WORK INSTRUCTIONS: What you return must be the lines of the data that hold the word "TRIANGLE".

THE DATA:
# # #

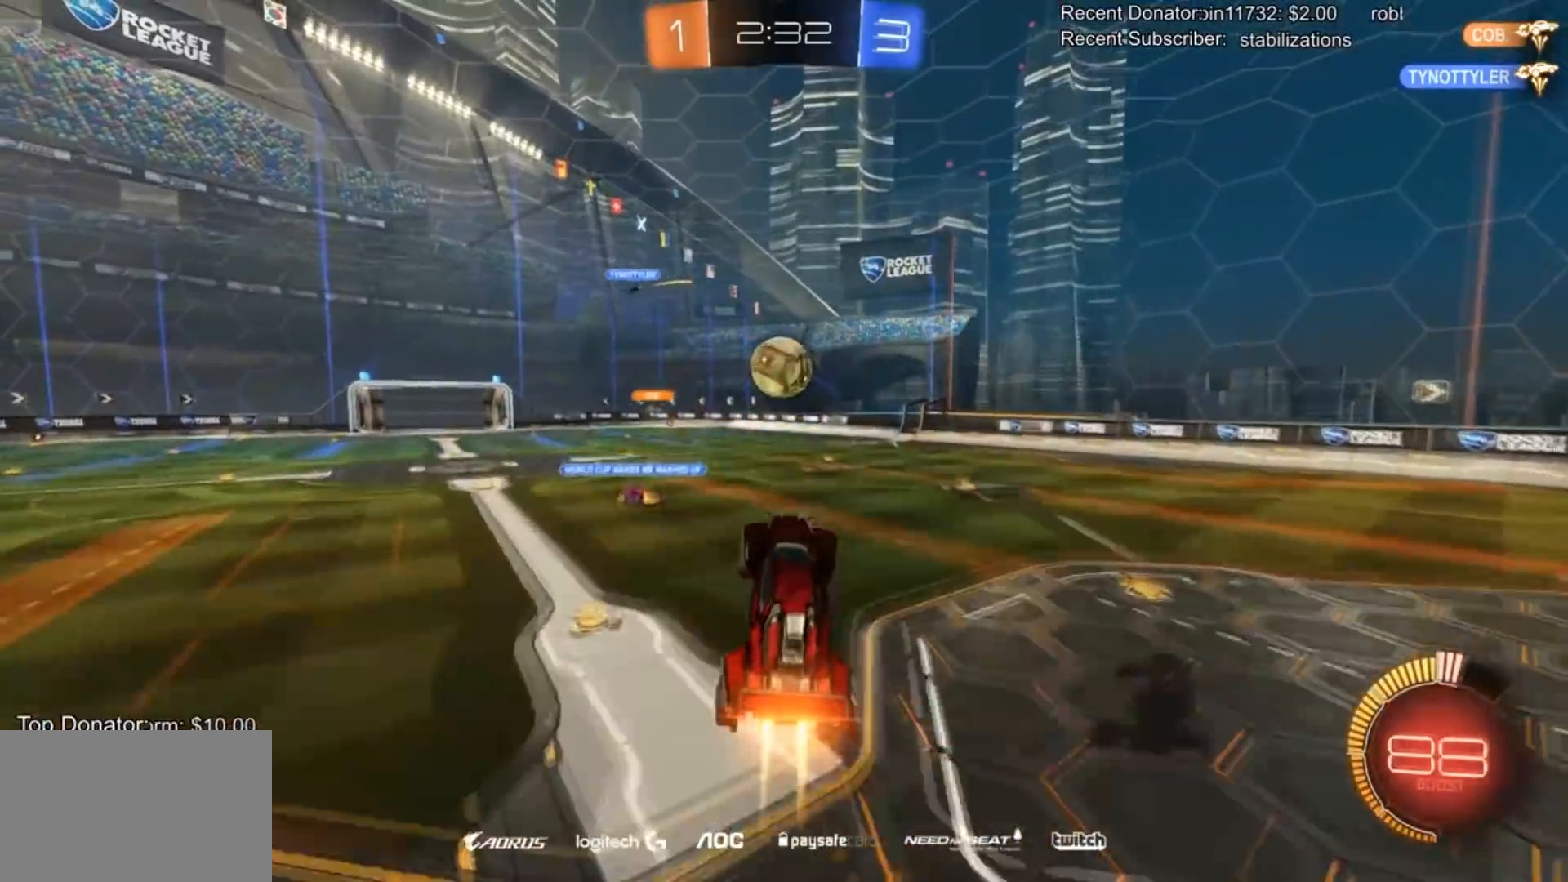
{"buttons": [], "left_stick": "up-left", "right_stick": "center", "events": [[33, "left_stick", "up"], [233, "left_stick", "left"], [300, "left_stick", "up-left"], [367, "CROSS", "down"], [400, "CIRCLE", "up"], [433, "CROSS", "up"], [467, "R2", "up"]]}
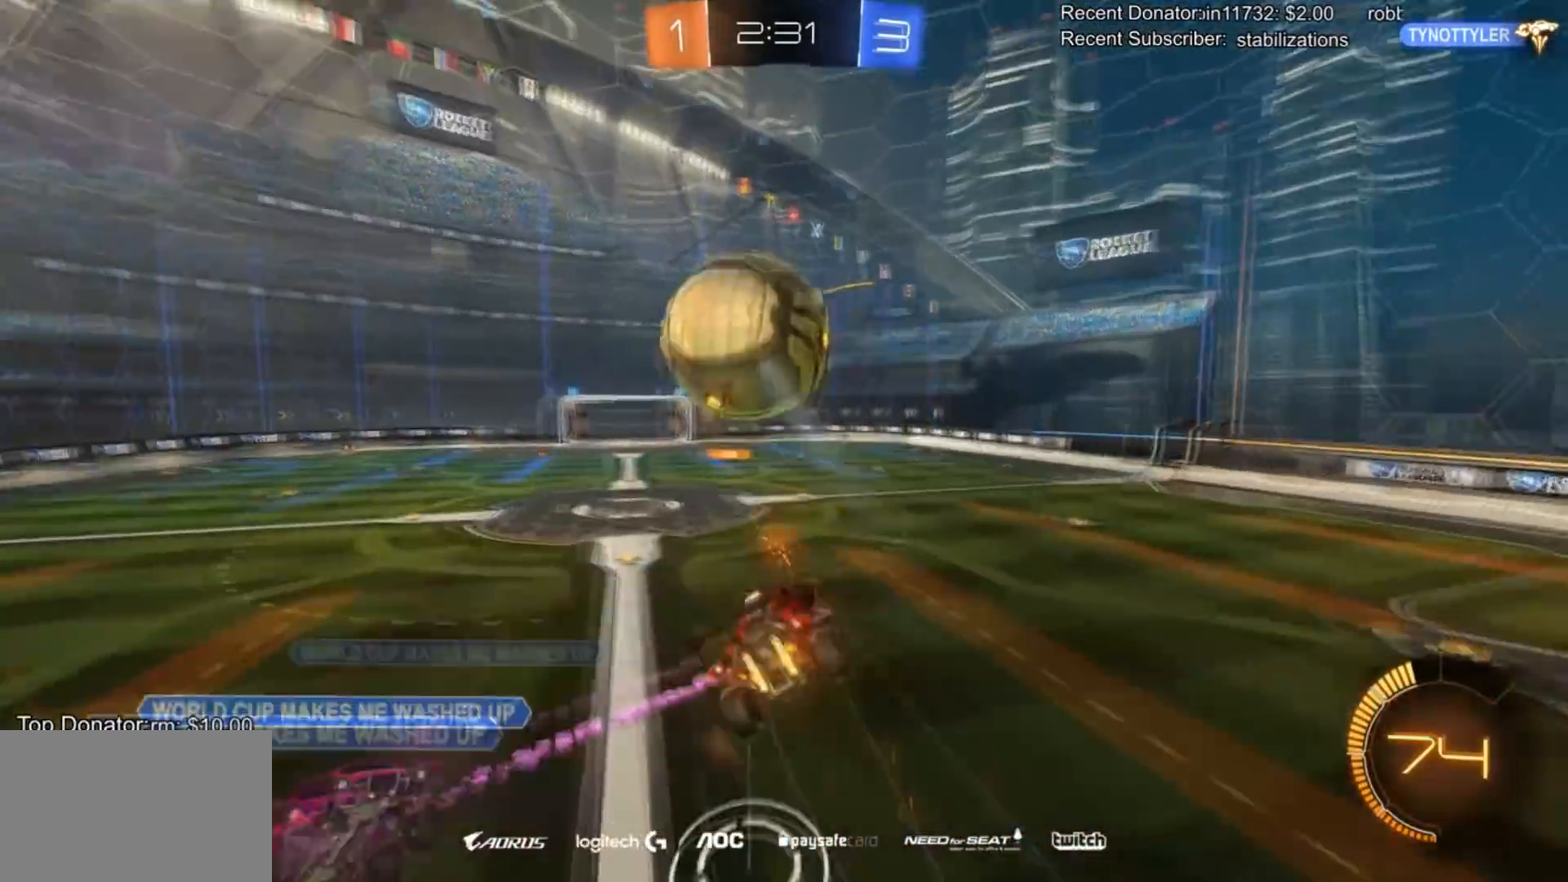
{"buttons": [], "left_stick": "center", "right_stick": "center", "events": [[134, "left_stick", "center"], [200, "TRIANGLE", "down"], [300, "TRIANGLE", "up"]]}
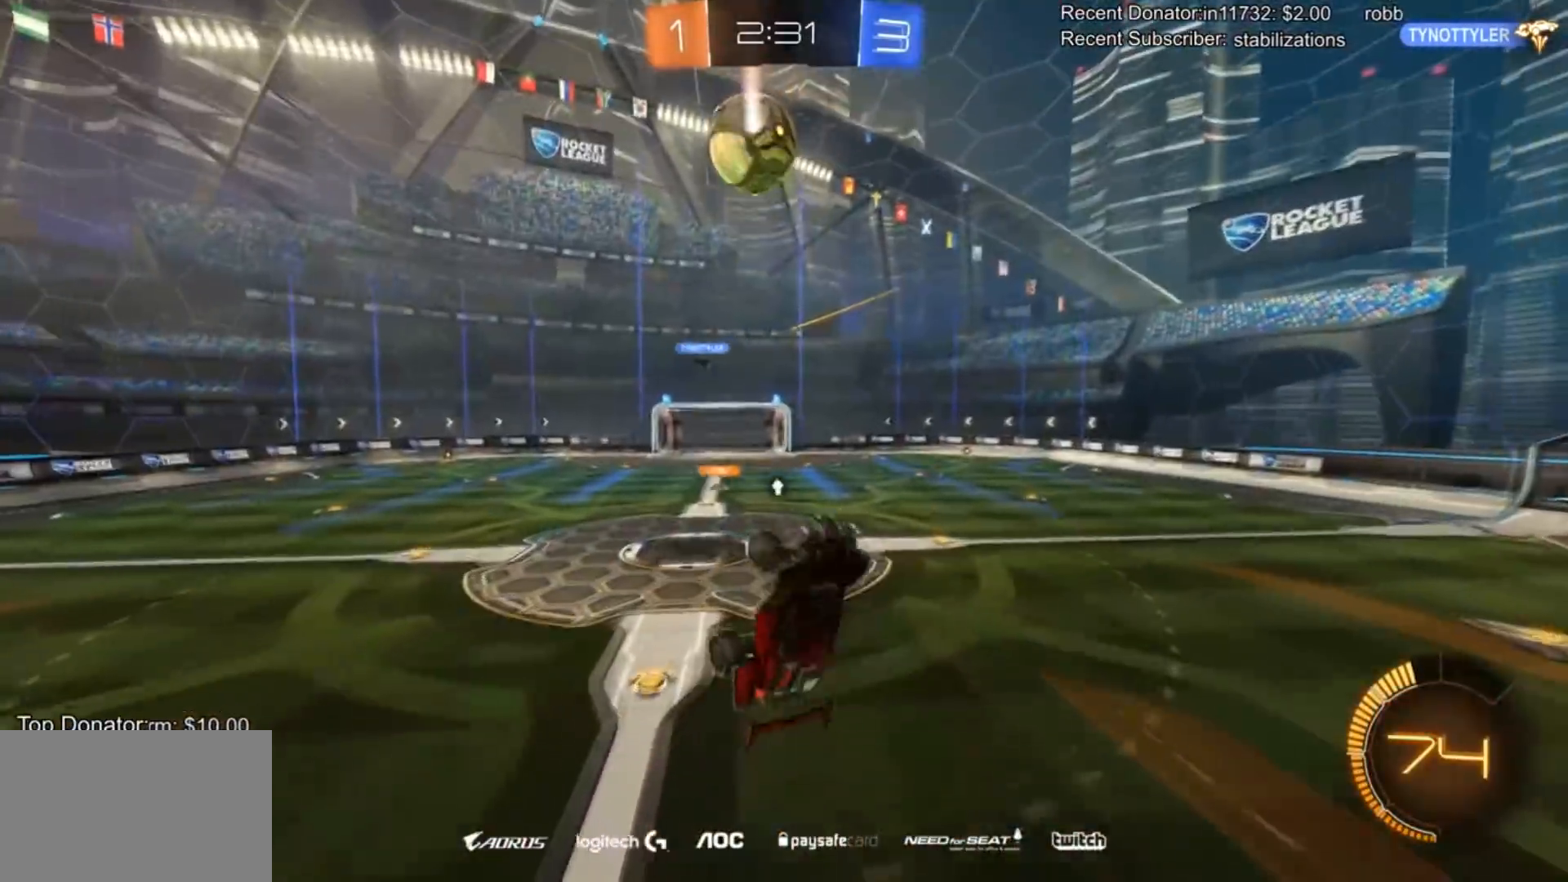
{"buttons": [], "left_stick": "center", "right_stick": "center", "events": [[133, "TRIANGLE", "down"], [233, "TRIANGLE", "up"], [367, "left_stick", "up-right"], [467, "left_stick", "center"]]}
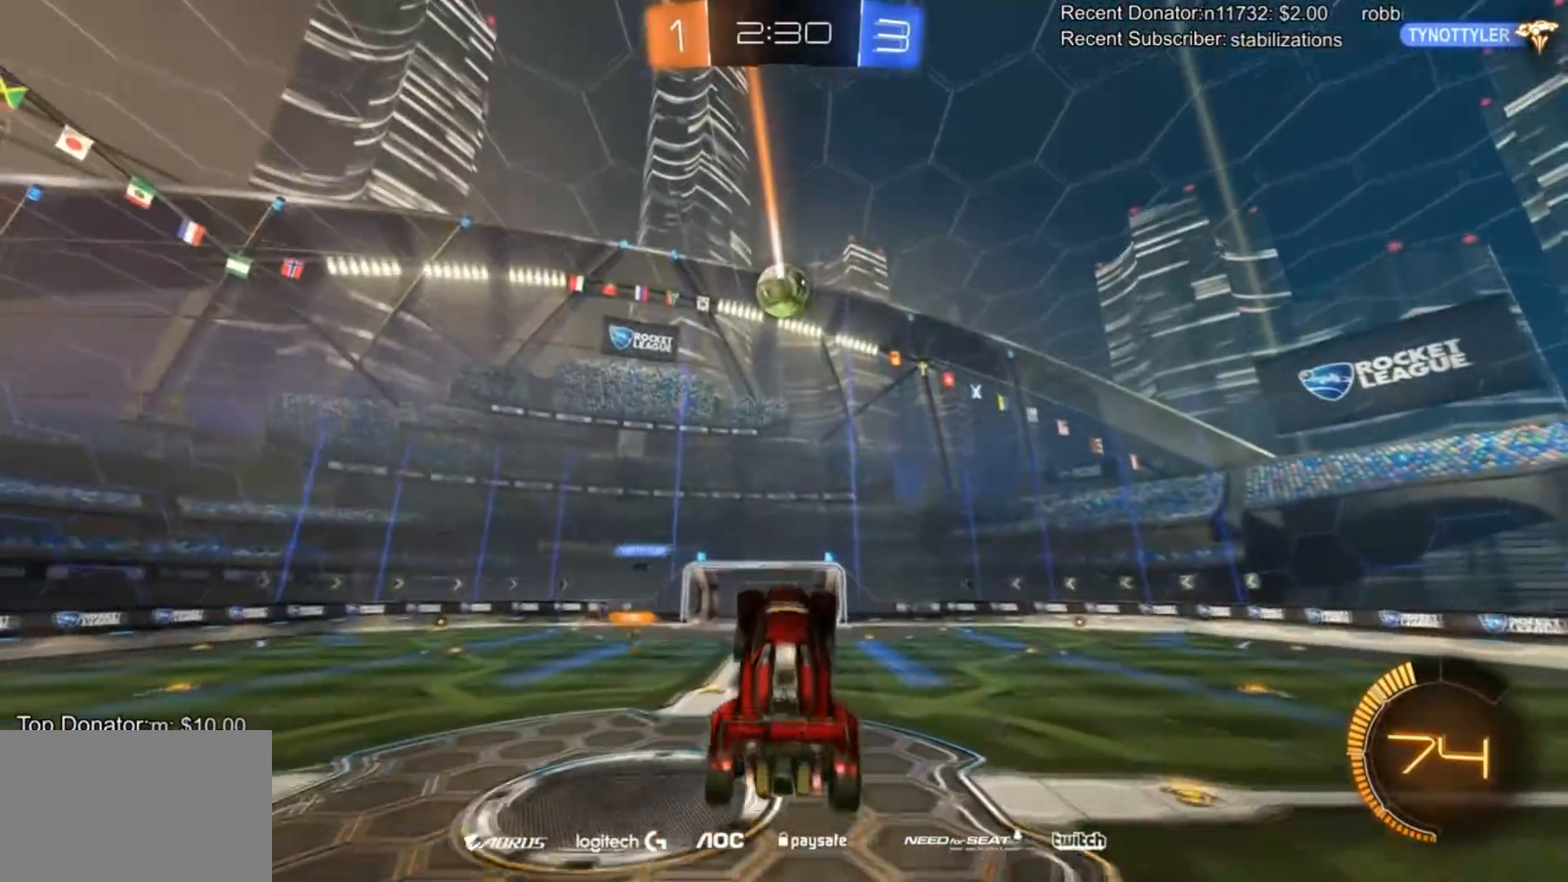
{"buttons": ["R2"], "left_stick": "left", "right_stick": "center", "events": [[67, "R2", "down"], [467, "left_stick", "left"]]}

# # #

YOUR RESPONSE:
{"buttons": [], "left_stick": "center", "right_stick": "center", "events": [[134, "left_stick", "center"], [200, "TRIANGLE", "down"], [300, "TRIANGLE", "up"]]}
{"buttons": [], "left_stick": "center", "right_stick": "center", "events": [[133, "TRIANGLE", "down"], [233, "TRIANGLE", "up"], [367, "left_stick", "up-right"], [467, "left_stick", "center"]]}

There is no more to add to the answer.